The results of the current original investigation demonstrate that CGA may have several roles in the protection of testis against irradiation. Taken together, we believe that the CGA could exert radiation protective and therapeutic effects on testis by enhancing DNA damage repair activity, inhibiting apoptosis caused by DNA damage, and abating IR-induced oxidative stress. Therefore, the employment of CGA still appears to be an extremely attractive strategy in the future for fertility preservation in males exposed to IR. Although more research is still needed for a better understanding of the effect of CGA at the cellular and molecular levels, CGA protective function may likely involve the activation of several apoptosis-related key pathways.

Declarations

Author contribution statement

Neda Abedpour; Hamed Shoorei: Conceived and designed the experiments; Performed the experiments; Analyzed and interpreted the data; Wrote the paper.

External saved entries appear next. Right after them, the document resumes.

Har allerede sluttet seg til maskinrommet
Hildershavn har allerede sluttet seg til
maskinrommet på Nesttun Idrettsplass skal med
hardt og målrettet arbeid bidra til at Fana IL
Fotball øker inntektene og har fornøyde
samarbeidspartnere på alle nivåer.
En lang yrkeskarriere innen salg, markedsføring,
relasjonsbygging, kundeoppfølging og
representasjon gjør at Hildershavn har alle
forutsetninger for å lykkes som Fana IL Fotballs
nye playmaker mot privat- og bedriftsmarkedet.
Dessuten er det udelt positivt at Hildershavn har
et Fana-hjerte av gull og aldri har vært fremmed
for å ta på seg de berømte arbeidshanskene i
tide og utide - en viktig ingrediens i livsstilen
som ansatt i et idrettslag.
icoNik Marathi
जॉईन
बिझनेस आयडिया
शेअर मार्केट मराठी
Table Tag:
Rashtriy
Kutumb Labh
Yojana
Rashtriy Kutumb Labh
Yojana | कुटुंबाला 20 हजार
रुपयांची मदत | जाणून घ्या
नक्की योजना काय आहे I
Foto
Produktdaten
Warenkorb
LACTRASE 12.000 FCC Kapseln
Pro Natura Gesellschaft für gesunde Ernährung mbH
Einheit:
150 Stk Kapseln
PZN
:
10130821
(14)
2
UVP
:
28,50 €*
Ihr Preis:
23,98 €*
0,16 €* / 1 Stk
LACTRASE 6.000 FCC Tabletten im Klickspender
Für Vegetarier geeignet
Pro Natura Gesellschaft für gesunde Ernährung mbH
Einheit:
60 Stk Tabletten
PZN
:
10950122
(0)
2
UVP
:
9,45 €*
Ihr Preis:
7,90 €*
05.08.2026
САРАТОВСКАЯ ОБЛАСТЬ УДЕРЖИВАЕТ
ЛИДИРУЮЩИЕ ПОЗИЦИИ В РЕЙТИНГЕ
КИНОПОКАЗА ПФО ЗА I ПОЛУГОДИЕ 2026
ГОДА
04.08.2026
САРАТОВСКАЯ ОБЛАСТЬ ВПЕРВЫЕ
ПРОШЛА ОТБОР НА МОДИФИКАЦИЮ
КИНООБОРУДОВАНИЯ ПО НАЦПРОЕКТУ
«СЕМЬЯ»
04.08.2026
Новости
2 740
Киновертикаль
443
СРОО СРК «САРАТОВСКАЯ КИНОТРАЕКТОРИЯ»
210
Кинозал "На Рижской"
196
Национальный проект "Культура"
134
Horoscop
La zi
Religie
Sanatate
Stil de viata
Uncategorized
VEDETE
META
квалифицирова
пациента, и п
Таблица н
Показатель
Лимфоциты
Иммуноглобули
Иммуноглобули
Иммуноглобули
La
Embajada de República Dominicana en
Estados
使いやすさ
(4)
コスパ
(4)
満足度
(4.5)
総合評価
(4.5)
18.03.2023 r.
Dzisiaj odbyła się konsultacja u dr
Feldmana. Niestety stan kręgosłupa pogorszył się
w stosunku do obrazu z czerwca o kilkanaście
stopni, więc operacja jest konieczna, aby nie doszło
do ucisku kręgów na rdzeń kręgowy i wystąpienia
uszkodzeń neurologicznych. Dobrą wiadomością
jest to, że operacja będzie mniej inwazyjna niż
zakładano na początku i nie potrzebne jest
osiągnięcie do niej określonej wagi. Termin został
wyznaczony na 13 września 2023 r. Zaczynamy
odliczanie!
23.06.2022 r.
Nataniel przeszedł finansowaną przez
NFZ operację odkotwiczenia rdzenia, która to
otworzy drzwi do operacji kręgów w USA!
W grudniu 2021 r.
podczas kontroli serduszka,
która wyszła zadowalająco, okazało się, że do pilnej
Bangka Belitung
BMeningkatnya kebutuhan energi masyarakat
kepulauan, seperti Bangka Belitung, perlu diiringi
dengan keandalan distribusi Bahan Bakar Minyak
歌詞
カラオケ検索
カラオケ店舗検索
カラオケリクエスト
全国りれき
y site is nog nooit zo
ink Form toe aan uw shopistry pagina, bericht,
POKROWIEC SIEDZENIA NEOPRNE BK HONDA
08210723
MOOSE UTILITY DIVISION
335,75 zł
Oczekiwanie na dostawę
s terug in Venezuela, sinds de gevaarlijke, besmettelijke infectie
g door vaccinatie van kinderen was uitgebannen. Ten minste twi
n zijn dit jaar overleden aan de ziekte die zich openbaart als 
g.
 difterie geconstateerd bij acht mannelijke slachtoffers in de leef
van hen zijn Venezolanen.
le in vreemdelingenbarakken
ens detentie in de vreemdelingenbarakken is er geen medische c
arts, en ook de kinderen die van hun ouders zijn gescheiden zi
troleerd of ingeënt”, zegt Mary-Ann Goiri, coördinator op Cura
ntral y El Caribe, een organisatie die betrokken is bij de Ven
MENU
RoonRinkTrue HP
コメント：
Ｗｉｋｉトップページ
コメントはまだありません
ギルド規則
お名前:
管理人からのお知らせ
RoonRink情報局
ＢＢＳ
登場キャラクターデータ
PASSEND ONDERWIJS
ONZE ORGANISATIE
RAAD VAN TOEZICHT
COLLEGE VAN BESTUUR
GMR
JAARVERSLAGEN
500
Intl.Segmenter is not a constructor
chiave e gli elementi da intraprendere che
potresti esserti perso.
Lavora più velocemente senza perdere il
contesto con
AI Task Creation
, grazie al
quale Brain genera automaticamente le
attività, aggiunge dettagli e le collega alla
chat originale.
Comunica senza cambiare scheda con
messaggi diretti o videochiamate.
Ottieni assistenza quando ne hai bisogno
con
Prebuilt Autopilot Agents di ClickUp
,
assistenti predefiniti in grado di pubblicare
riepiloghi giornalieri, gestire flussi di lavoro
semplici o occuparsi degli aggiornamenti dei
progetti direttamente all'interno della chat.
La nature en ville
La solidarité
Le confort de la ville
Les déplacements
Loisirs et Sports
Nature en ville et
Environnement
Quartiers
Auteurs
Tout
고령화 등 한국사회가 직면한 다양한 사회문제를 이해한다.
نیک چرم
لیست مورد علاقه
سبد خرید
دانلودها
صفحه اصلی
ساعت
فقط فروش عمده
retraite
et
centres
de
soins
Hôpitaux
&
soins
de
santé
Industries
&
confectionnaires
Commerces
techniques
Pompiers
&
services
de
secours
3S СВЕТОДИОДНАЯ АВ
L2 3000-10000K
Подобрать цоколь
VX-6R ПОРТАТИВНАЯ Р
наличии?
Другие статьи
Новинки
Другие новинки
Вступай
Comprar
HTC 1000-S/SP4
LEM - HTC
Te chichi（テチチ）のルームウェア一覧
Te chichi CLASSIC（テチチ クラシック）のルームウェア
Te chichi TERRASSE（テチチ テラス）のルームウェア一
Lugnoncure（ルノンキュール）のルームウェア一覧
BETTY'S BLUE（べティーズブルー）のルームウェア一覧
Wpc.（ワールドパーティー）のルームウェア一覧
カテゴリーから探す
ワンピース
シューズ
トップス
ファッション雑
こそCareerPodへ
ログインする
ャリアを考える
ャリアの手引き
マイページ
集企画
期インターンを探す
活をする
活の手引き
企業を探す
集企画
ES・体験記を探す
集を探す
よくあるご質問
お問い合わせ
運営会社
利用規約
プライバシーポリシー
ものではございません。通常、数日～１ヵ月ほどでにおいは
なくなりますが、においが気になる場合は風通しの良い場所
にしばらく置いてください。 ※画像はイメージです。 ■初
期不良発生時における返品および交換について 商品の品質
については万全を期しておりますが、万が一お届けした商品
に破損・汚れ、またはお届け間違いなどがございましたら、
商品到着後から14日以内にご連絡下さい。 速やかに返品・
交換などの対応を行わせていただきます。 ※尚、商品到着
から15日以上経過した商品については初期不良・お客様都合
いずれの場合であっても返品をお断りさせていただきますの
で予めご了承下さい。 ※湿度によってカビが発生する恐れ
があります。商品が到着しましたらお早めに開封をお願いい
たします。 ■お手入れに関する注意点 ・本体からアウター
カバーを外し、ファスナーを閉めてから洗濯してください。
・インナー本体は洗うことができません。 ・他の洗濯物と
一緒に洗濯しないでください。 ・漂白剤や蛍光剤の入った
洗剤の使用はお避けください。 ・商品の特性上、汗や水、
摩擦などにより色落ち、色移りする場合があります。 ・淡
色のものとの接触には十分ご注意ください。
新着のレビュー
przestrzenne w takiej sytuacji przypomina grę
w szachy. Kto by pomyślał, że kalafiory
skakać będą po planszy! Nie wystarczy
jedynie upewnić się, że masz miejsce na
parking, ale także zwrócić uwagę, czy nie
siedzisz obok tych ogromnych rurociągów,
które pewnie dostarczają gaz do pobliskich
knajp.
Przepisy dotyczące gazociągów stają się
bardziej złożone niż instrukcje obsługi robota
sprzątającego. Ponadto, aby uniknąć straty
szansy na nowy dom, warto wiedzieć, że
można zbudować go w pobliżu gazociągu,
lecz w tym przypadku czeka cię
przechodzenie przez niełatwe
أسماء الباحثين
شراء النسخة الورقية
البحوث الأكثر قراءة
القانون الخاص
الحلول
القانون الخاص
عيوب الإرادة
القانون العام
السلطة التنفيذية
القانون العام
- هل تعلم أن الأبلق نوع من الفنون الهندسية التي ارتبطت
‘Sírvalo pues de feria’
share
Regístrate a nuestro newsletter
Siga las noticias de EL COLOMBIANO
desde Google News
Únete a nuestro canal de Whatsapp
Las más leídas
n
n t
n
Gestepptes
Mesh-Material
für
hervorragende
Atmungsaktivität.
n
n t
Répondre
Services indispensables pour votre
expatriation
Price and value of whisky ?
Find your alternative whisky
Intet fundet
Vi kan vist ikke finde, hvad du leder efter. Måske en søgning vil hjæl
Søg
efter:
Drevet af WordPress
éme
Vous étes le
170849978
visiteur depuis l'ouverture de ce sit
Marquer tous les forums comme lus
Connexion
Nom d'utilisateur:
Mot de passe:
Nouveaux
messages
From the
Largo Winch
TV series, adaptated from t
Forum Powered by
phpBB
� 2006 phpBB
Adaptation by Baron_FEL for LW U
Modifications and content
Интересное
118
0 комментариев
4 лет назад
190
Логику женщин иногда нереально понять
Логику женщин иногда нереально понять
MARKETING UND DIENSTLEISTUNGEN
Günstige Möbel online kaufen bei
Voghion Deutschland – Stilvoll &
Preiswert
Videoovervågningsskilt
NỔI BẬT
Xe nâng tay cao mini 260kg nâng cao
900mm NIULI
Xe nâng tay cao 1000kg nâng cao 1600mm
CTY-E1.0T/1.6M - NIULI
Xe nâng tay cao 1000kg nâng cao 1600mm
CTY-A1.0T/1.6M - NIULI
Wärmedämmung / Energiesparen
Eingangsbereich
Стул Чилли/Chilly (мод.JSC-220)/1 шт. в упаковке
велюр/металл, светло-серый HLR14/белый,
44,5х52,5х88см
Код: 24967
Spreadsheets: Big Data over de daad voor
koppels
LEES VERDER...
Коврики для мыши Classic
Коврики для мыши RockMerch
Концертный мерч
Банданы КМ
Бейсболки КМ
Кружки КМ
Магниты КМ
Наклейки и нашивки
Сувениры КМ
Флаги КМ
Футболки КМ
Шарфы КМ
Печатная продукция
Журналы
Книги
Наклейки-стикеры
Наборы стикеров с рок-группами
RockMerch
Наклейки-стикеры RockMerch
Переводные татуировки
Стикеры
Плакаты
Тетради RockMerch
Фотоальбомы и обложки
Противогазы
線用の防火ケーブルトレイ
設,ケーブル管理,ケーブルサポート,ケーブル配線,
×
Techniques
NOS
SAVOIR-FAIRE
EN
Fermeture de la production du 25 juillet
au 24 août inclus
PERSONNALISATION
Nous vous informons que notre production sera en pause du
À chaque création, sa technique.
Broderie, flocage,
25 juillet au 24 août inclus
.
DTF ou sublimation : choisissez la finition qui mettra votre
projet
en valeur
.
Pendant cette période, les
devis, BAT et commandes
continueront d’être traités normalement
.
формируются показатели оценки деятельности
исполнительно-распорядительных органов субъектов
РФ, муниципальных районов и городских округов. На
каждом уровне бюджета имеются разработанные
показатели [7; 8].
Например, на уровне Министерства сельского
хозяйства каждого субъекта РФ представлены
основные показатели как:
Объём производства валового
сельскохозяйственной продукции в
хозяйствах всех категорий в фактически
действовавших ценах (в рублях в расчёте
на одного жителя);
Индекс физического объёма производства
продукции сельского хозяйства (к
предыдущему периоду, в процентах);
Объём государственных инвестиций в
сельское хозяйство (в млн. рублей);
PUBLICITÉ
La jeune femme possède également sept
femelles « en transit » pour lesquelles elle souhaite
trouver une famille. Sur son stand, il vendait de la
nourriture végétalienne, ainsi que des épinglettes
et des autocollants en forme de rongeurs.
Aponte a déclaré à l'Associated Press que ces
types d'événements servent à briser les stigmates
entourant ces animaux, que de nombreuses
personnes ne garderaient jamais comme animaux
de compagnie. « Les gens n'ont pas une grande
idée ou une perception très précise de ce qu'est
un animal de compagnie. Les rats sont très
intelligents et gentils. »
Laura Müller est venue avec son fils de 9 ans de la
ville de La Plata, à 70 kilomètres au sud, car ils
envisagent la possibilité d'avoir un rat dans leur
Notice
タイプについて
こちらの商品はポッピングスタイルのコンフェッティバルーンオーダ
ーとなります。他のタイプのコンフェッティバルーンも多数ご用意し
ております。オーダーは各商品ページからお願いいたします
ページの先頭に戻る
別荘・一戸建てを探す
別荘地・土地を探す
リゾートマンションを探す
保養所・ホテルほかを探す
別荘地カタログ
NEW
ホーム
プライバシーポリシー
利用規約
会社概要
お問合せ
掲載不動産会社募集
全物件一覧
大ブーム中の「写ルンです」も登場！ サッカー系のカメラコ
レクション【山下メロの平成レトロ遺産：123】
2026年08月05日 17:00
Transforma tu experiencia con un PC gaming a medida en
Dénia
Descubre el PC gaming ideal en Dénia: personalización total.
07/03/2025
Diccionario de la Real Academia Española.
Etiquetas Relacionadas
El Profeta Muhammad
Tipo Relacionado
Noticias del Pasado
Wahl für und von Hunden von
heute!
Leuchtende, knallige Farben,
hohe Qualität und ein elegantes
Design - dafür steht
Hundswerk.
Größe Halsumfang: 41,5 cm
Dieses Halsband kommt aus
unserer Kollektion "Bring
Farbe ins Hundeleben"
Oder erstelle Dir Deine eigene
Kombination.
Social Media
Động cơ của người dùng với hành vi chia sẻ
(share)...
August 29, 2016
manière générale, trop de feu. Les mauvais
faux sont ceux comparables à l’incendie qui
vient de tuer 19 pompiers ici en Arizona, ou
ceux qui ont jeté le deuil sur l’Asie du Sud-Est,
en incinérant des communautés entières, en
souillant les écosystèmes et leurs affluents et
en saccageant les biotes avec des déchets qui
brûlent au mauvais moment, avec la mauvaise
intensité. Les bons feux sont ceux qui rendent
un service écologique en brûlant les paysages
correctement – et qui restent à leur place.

Ahad Zeinali; Mojtaba Karimipour; Bagher Pourheidar; Gholam Hossein Farjah; Atefe Abak: Performed the experiments; Analyzed and interpreted the data; Wrote the paper.

Funding statement

Neda Abedpour was supported by Urmia University of Medical Sciences [9403].

Data availability statement

Data will be made available on request.

Declaration of interest’s statement

The authors declare no conflict of interest.

Additional information

No additional information is available for this paper.